Governors Want Say on Guard Changes
By Kavan Peterson, Staff Writer
"We have serious concerns over the repeated lack of consultation between the Department of Defense and the governors," Delaware Gov. Ruth Ann Minner (D), speaking for the National Governors Association (NGA), told a congressional commission working on recommendations for overhauling the National Guard and Reserves.
The governors have butted heads with the federal government over several recent proposals affecting the National Guard. In February governors revolted against President Bush's budget proposal to reduce the Army National Guard by 20,000 soldiers; the plan was abandoned after all 50 governors sent the president a letter of protest. And last year several governors were angered by the Pentagon's recommendations to close National Air Guard units in their states; Connecticut, Illinois and Pennsylvania are suing the Pentagon to block such moves.
Each state has a Guard composed of part-time soldiers who otherwise live as civilians. Most often, the Guard is activated by a governor during state and local emergencies such as floods, riots and power outages. But the president also can activate state Guard troops to serve alongside the active U.S. military and its reserves.
A top issue for the Commission on the National Guard and Reserves, which began work three months ago, is how to improve the chain of command among federal, state and local authorities, a process the commission said was plagued by "redundancy and inefficiency" during the response to Hurricane Katrina last year.
One solution the commission is considering is whether governors should be given authority to command active duty Armed Forces based or sent to their state to respond to catastrophic emergencies.
"If (governors) are competent to command National Guard troops, which are trained with the same equipment and same level of expertise as active duty troops, then why couldn't governors exercise command and control (of active duty forces)?" said Arnold L. Punaro, a retired Marine Corps major general and chairman of the Commission on the National Guard and Reserves.
The 13-member commission also highlighted another major area of contention between governors and the federal government over equipping, training and funding state Guard units.
Frequent deployments overseas to Iraq and Afghanistan have seriously depleted Guard equipment.
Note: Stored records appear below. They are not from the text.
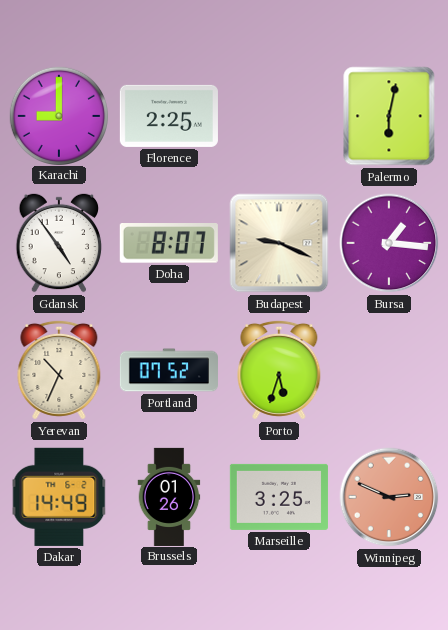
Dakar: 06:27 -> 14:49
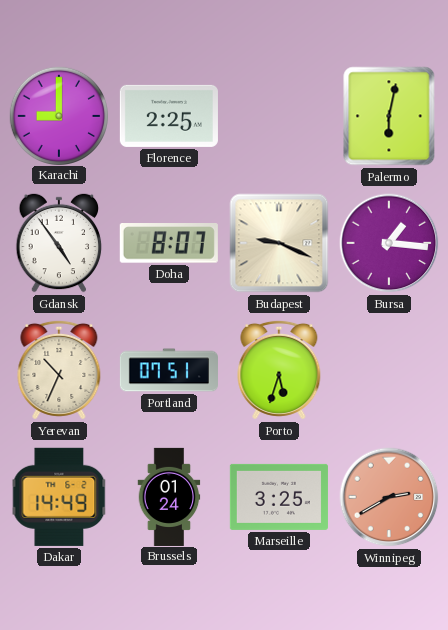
Portland: 07:52 -> 07:51
Brussels: 01:26 -> 01:24
Winnipeg: 2:49 -> 2:40
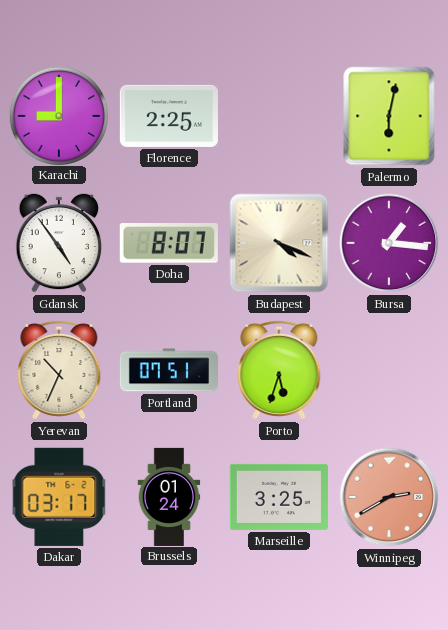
Budapest: 9:19 -> 4:19
Dakar: 14:49 -> 03:17
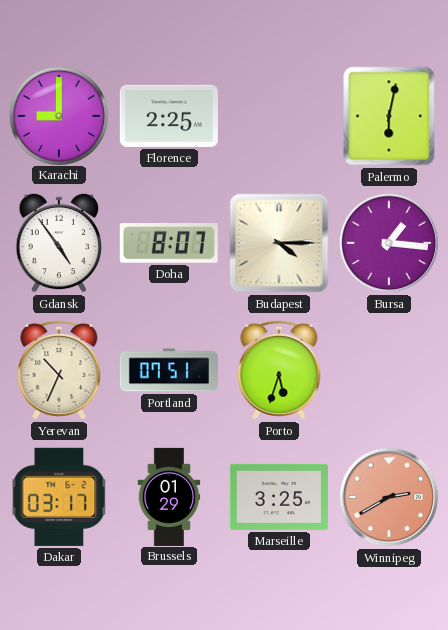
Budapest: 4:19 -> 4:15
Brussels: 01:24 -> 01:29
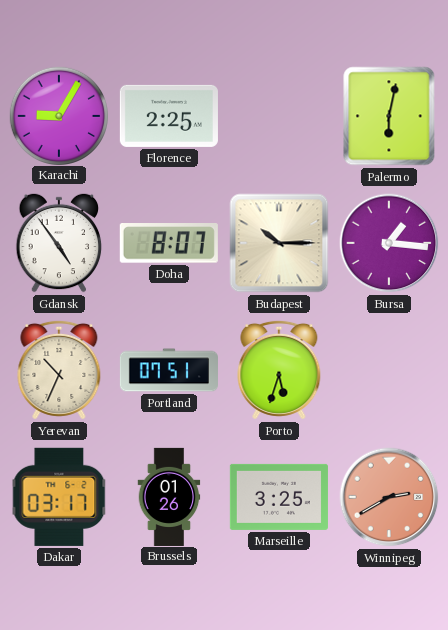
Karachi: 9:00 -> 9:05
Budapest: 4:15 -> 10:15
Brussels: 01:29 -> 01:26
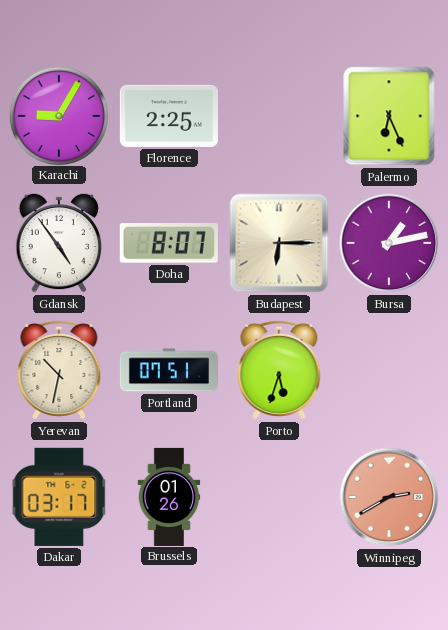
Palermo: 6:02 -> 6:26
Budapest: 10:15 -> 6:15
Bursa: 1:16 -> 1:13
Yerevan: 10:34 -> 10:32
Marseille: 3:25 -> none
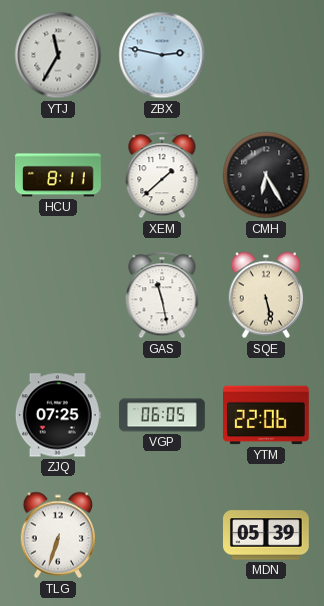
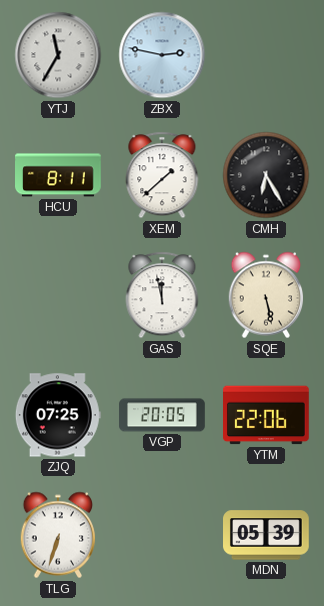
GAS: 11:28 -> 11:58
VGP: 06:05 -> 20:05
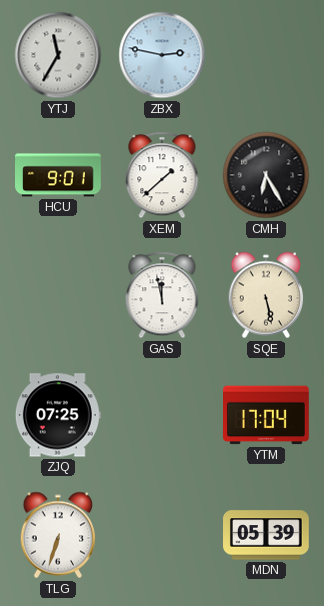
HCU: 8:11 -> 9:01
VGP: 20:05 -> none
YTM: 22:06 -> 17:04
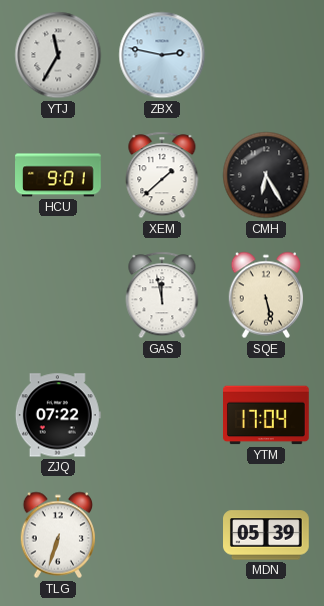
ZJQ: 07:25 -> 07:22
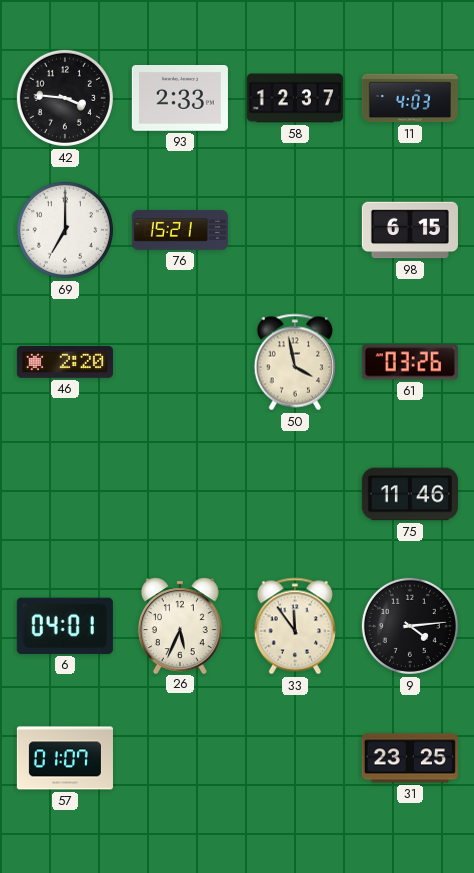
Before Sept. 11, 2001, Guard units not on active duty had about 75 percent of their equipment available for use. Now they have less than 34 percent, said North Carolina Gov. Michael Easley (D), the lead governor on National Guard issues for the NGA.
President Bush's recent decision to send 6,000 National Guard troops to help stop illegal immigration at the U.S.-Mexican border has added an additional strain to already depleted troops, just as states are preparing to face the next hurricane season, which started June 1.
"Don't have enough soldiers to fight the war? Call up the Guard. Don't have enough border patrols to secure the border? Call up the Guard. We've been stretched way too thin and we just can't continue" to be deployed at these levels, Easley said. More than 80 percent of the of the nation's 460,000 Air and Army National Guard troops have been deployed since the 2001 terrorist attacks.
Although some hurricane-prone states, such as North Carolina, have been getting accelerated equipment deliveries from the Pentagon, four of the state's helicopters will not be returned from Iraq until the end of the summer, Easley said.
"Hopefully we can hold the hurricanes off until then," he said.
Last week the commission released a preliminary report outlining changes it would consider rfor the Guard and Reserve forces, including a need to end confusion over which branch of government is in charge during catastrophic disasters.
The report did not spell out a solution, although after Katrina others have suggested giving the Pentagon primary authority over the Guard during domestic emergencies, a power now reserved to governors. Minner and Easley said governors will not give up their authority over the Guard and instead favor adding the power to take charge of active duty forces.
"(The governors) know what's needed in cases of emergency. We've developed our homeland security plans, and we've got the maps and the know-how to respond to emergencies in our states," Minner said.
The commission's sweeping review of the Guard and Reserve also will consider upgrading benefits and compensation for troops and incentives for employers to hire Guard members; lengthening the 39-day training period for part-time troops, and finding a way to balance the Guard's dual role in the overseas war on terror and security and emergency duties at home.
The commission is expected to wrap up its work with recommendations to Congress by March 2007.